-- Work request --
Look below for the line holding "rationalize the mess" and the line holding "spinoff which I". Repeat those two and everything between, exactly.

-- The data --

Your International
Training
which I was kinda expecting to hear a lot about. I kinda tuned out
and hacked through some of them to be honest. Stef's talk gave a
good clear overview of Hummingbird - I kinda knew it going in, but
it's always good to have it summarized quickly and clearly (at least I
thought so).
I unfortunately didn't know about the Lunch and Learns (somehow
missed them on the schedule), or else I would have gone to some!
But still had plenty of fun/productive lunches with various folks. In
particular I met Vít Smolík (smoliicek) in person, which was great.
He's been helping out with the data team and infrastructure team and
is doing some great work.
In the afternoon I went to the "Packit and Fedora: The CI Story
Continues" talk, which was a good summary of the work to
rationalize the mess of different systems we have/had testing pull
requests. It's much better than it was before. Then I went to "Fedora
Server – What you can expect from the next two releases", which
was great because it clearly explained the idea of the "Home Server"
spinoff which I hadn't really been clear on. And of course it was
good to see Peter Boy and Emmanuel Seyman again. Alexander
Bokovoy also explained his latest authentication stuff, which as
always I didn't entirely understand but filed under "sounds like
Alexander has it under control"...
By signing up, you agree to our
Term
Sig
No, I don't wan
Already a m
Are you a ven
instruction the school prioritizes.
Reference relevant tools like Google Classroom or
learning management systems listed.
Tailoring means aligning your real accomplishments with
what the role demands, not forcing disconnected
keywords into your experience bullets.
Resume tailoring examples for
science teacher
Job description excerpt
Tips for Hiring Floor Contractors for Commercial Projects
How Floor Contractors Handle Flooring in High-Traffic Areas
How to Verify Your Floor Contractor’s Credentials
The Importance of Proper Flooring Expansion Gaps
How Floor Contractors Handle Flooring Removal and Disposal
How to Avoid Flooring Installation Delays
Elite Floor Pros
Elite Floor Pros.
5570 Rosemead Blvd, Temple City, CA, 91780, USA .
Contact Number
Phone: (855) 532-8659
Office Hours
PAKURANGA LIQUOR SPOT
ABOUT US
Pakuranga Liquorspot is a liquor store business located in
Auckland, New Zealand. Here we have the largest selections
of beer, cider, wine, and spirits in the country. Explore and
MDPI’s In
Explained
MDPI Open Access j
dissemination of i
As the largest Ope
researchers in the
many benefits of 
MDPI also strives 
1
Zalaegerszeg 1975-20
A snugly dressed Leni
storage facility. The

-- Answer to the exercise --
rationalize the mess of different systems we have/had testing pull
requests. It's much better than it was before. Then I went to "Fedora
Server – What you can expect from the next two releases", which
was great because it clearly explained the idea of the "Home Server"
spinoff which I hadn't really been clear on. And of course it was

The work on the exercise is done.